■ ACTIVITY:
Please state the number of lines in the records below that contain the string "picture", and nothing further.

■ DATA SHOWN:
:::::
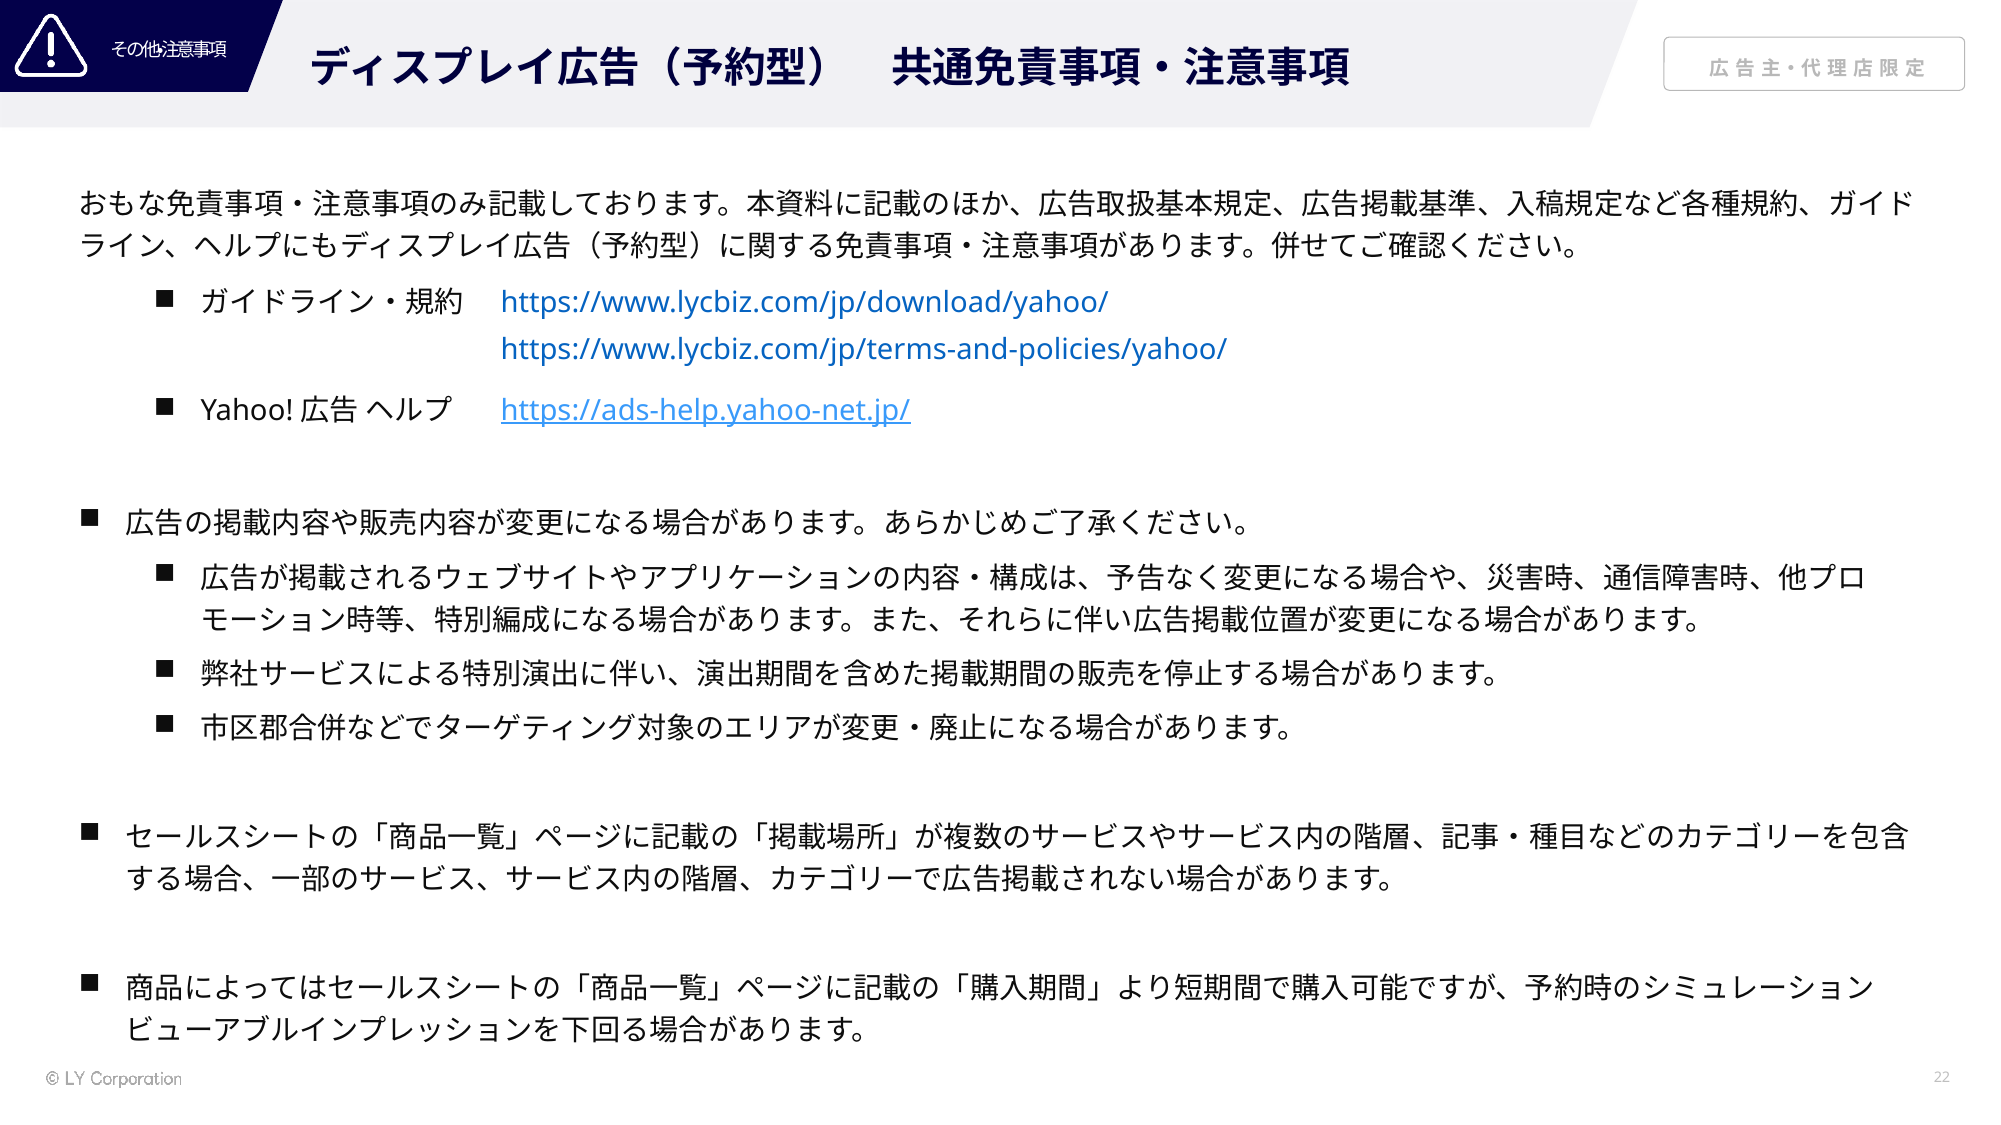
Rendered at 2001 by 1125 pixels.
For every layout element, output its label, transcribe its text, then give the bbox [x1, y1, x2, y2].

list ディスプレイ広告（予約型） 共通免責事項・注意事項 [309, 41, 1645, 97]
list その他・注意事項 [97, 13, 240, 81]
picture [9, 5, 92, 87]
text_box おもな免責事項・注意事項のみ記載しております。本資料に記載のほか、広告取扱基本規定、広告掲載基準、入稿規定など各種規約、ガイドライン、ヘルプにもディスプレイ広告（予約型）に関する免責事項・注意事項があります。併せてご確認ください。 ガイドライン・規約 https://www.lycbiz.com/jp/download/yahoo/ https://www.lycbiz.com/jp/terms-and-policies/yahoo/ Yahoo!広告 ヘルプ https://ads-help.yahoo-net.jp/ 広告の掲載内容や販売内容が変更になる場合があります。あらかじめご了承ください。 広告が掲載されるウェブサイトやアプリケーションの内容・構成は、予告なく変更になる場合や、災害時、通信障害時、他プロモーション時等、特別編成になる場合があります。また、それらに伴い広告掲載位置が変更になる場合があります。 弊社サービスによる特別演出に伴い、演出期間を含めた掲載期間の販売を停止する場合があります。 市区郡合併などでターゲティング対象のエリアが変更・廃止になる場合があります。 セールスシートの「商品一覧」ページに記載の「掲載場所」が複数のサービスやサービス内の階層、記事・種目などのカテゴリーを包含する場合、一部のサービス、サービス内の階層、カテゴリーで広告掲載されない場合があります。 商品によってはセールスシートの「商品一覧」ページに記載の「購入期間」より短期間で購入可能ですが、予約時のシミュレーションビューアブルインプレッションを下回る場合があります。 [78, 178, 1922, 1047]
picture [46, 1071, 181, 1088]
:::::
■ YOUR RESPONSE:
2